Copy out the records again. Change nothing.

START The data

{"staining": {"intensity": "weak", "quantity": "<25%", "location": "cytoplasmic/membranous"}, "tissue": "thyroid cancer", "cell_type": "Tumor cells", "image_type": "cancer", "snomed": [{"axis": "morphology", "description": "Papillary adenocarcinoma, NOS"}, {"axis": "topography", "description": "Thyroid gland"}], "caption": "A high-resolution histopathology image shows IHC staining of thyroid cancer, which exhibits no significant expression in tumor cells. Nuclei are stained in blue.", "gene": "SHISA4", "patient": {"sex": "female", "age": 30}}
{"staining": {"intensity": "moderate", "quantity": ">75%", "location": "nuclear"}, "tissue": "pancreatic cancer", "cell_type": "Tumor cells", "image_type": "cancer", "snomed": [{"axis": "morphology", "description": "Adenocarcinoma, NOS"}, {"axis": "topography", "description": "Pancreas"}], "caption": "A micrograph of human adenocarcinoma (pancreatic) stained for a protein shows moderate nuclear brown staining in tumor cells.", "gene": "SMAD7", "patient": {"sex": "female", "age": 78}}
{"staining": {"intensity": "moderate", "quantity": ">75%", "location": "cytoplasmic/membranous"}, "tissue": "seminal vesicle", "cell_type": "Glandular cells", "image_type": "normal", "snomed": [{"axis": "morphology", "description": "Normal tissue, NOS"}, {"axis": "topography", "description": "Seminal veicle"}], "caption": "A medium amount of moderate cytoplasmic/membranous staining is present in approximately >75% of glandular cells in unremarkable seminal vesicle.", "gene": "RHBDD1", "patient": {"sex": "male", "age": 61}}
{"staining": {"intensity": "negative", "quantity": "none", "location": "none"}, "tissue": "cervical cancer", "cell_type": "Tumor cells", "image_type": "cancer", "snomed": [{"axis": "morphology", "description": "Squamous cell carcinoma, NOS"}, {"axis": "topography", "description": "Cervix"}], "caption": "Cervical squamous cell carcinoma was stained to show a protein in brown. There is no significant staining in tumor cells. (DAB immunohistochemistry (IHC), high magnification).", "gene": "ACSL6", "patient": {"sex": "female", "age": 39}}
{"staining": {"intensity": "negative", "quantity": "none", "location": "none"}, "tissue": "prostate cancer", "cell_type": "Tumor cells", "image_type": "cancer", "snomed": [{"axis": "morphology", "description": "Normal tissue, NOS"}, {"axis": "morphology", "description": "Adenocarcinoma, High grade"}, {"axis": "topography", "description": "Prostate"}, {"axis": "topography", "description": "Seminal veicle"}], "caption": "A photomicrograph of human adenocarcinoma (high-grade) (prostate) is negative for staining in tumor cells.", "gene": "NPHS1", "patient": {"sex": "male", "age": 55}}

END The data

_Result below_
{"staining": {"intensity": "weak", "quantity": "<25%", "location": "cytoplasmic/membranous"}, "tissue": "thyroid cancer", "cell_type": "Tumor cells", "image_type": "cancer", "snomed": [{"axis": "morphology", "description": "Papillary adenocarcinoma, NOS"}, {"axis": "topography", "description": "Thyroid gland"}], "caption": "A high-resolution histopathology image shows IHC staining of thyroid cancer, which exhibits no significant expression in tumor cells. Nuclei are stained in blue.", "gene": "SHISA4", "patient": {"sex": "female", "age": 30}}
{"staining": {"intensity": "moderate", "quantity": ">75%", "location": "nuclear"}, "tissue": "pancreatic cancer", "cell_type": "Tumor cells", "image_type": "cancer", "snomed": [{"axis": "morphology", "description": "Adenocarcinoma, NOS"}, {"axis": "topography", "description": "Pancreas"}], "caption": "A micrograph of human adenocarcinoma (pancreatic) stained for a protein shows moderate nuclear brown staining in tumor cells.", "gene": "SMAD7", "patient": {"sex": "female", "age": 78}}
{"staining": {"intensity": "moderate", "quantity": ">75%", "location": "cytoplasmic/membranous"}, "tissue": "seminal vesicle", "cell_type": "Glandular cells", "image_type": "normal", "snomed": [{"axis": "morphology", "description": "Normal tissue, NOS"}, {"axis": "topography", "description": "Seminal veicle"}], "caption": "A medium amount of moderate cytoplasmic/membranous staining is present in approximately >75% of glandular cells in unremarkable seminal vesicle.", "gene": "RHBDD1", "patient": {"sex": "male", "age": 61}}
{"staining": {"intensity": "negative", "quantity": "none", "location": "none"}, "tissue": "cervical cancer", "cell_type": "Tumor cells", "image_type": "cancer", "snomed": [{"axis": "morphology", "description": "Squamous cell carcinoma, NOS"}, {"axis": "topography", "description": "Cervix"}], "caption": "Cervical squamous cell carcinoma was stained to show a protein in brown. There is no significant staining in tumor cells. (DAB immunohistochemistry (IHC), high magnification).", "gene": "ACSL6", "patient": {"sex": "female", "age": 39}}
{"staining": {"intensity": "negative", "quantity": "none", "location": "none"}, "tissue": "prostate cancer", "cell_type": "Tumor cells", "image_type": "cancer", "snomed": [{"axis": "morphology", "description": "Normal tissue, NOS"}, {"axis": "morphology", "description": "Adenocarcinoma, High grade"}, {"axis": "topography", "description": "Prostate"}, {"axis": "topography", "description": "Seminal veicle"}], "caption": "A photomicrograph of human adenocarcinoma (high-grade) (prostate) is negative for staining in tumor cells.", "gene": "NPHS1", "patient": {"sex": "male", "age": 55}}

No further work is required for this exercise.